Data entries
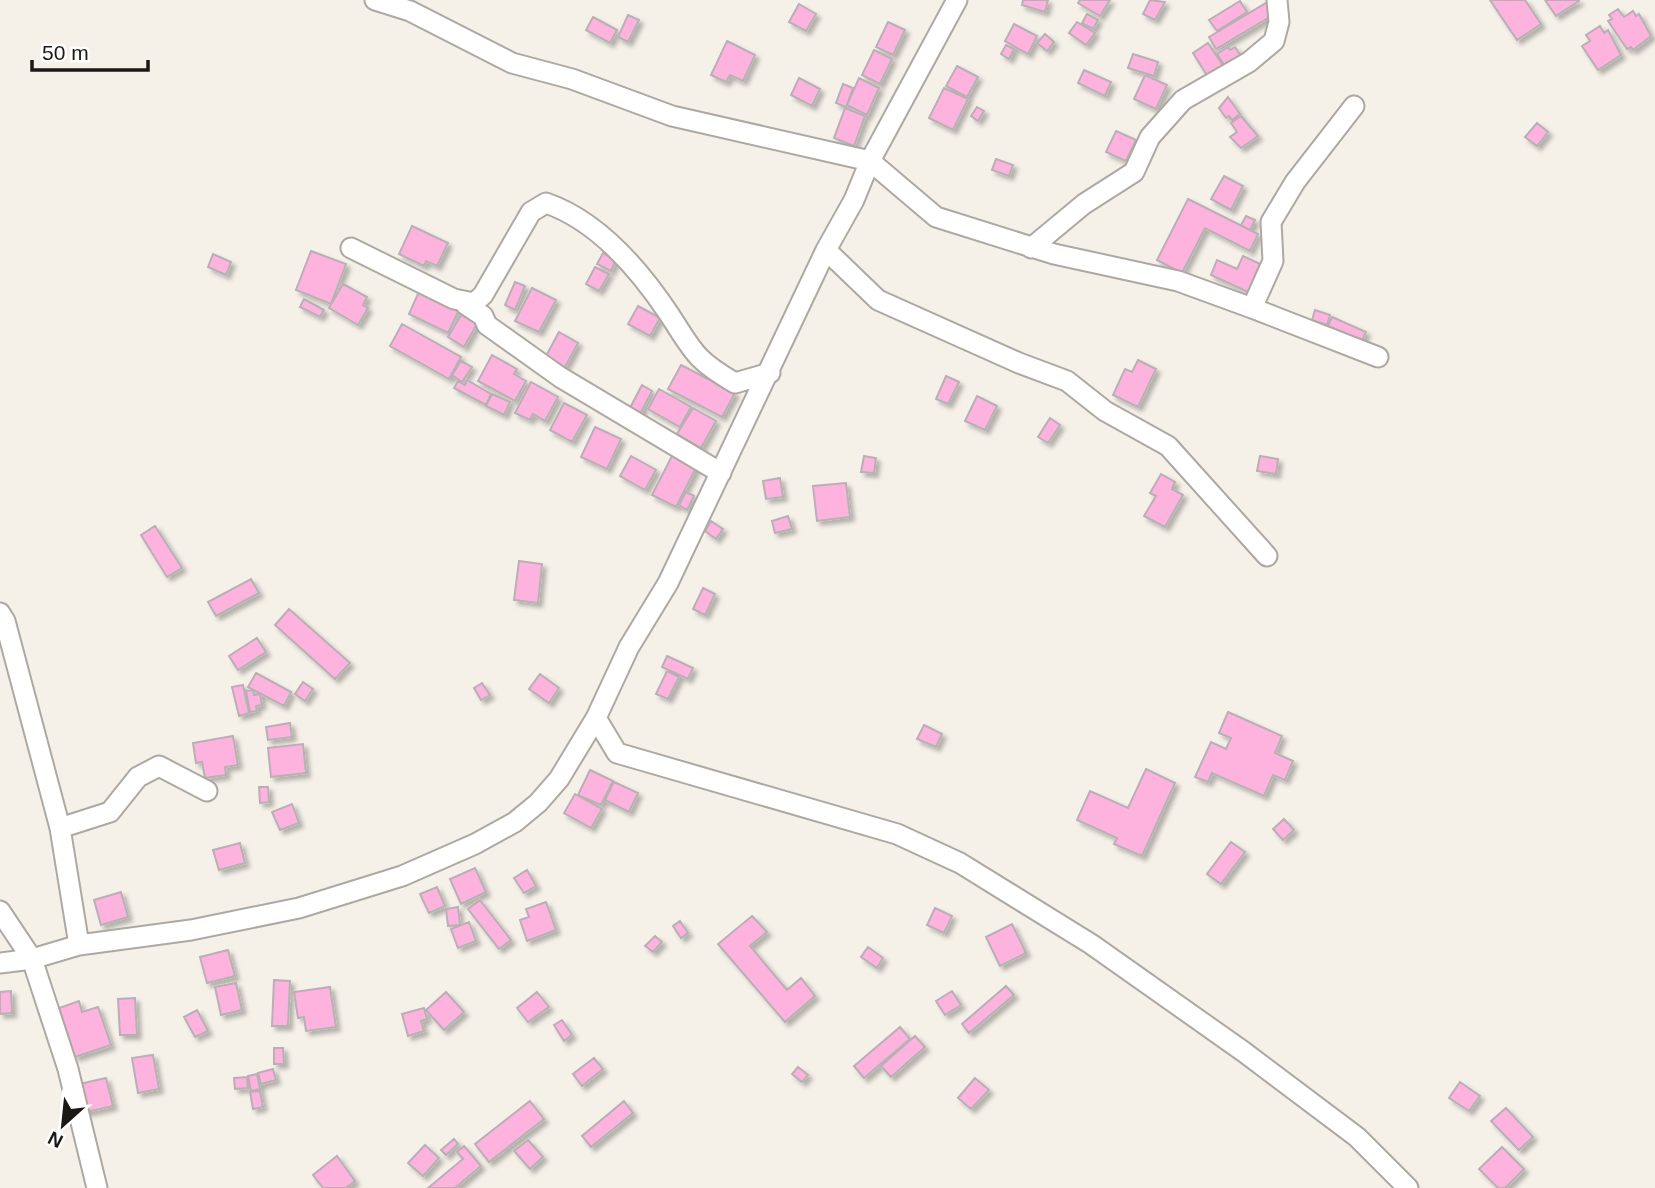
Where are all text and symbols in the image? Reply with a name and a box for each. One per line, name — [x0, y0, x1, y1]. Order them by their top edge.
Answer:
scale bar — [32, 28, 147, 72]
text: 50 m — [42, 41, 89, 64]
north arrow — [28, 1090, 98, 1160]
text: N — [45, 1127, 66, 1152]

■ **Aim of the exercise**
Exclude the pictures and transcribe all of the entries exactly.

■ **Exercise result**
Where are all text and symbols in the image? Reply with a name and a box for each. One per line, name — [x0, y0, x1, y1]. Order them by their top edge.
Answer:
scale bar — [32, 28, 147, 72]
text: 50 m — [42, 41, 89, 64]
north arrow — [28, 1090, 98, 1160]
text: N — [45, 1127, 66, 1152]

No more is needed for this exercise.